● What this task involves
Copy out the data word for word, starting at the line that contains "Reading left to right, transcribe" and ending at the line that contains "Reading left to right, list", with both of those lines included. Leave the pictures out of your answer.
[[ Data shown open ]]
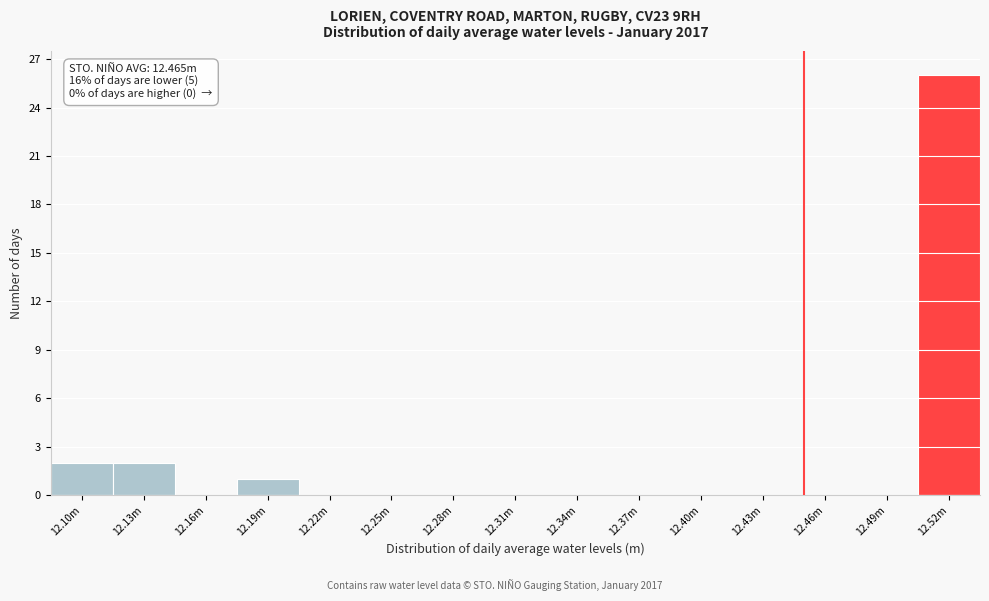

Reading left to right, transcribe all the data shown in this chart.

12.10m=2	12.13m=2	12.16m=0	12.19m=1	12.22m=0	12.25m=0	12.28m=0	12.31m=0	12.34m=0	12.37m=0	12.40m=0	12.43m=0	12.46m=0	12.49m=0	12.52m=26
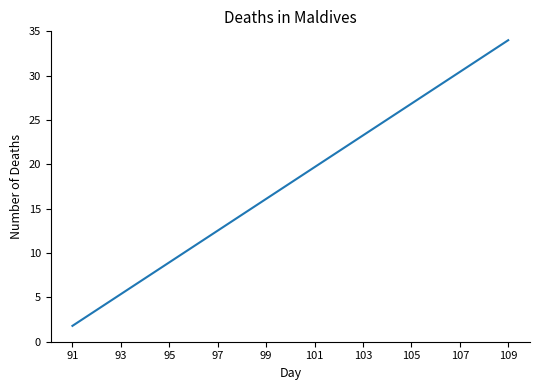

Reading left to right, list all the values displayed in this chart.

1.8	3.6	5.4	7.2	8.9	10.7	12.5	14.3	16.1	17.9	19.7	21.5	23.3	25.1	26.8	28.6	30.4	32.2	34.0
[[ Data shown closed ]]
[[ Data shown open ]]
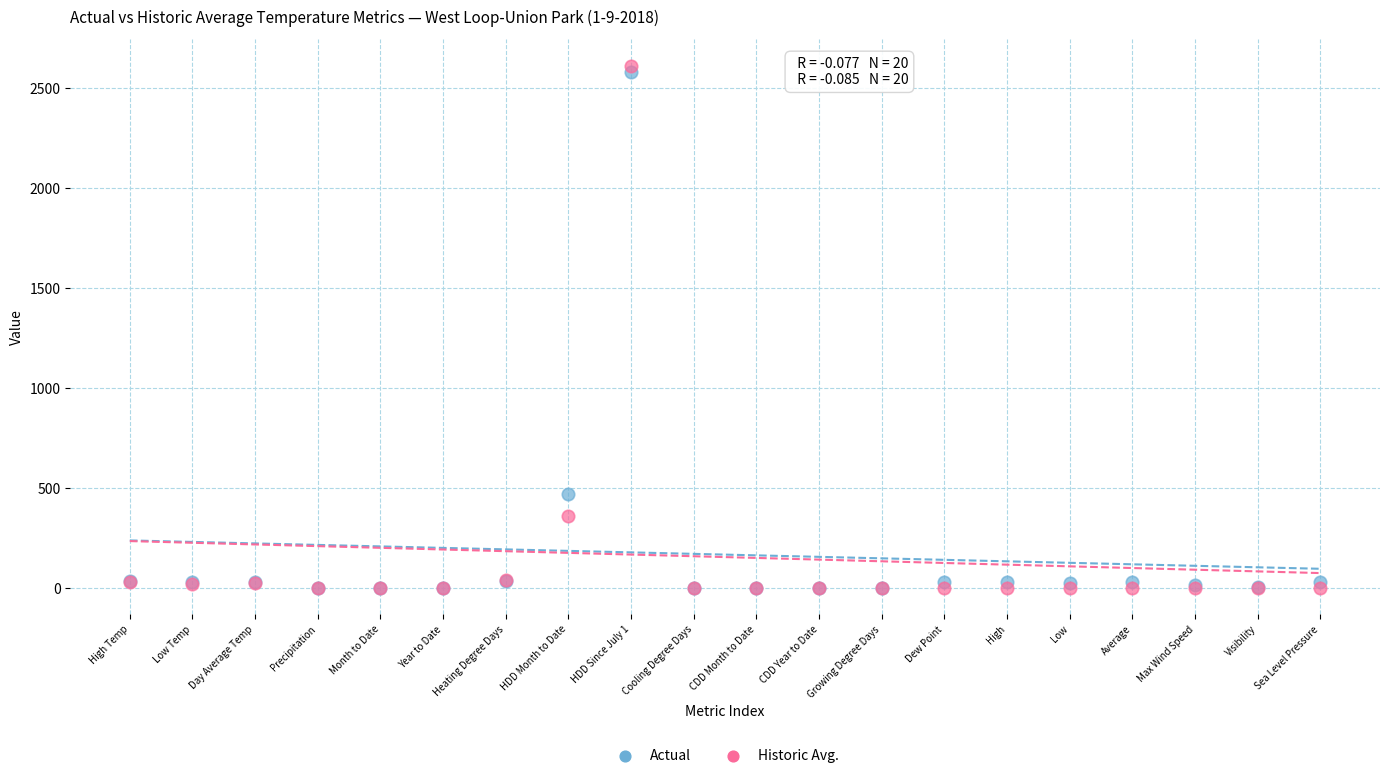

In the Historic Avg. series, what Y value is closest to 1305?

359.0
[[ Data shown closed ]]
● Task result
Reading left to right, transcribe all the data shown in this chart.

12.10m=2	12.13m=2	12.16m=0	12.19m=1	12.22m=0	12.25m=0	12.28m=0	12.31m=0	12.34m=0	12.37m=0	12.40m=0	12.43m=0	12.46m=0	12.49m=0	12.52m=26

Reading left to right, list all the values displayed in this chart.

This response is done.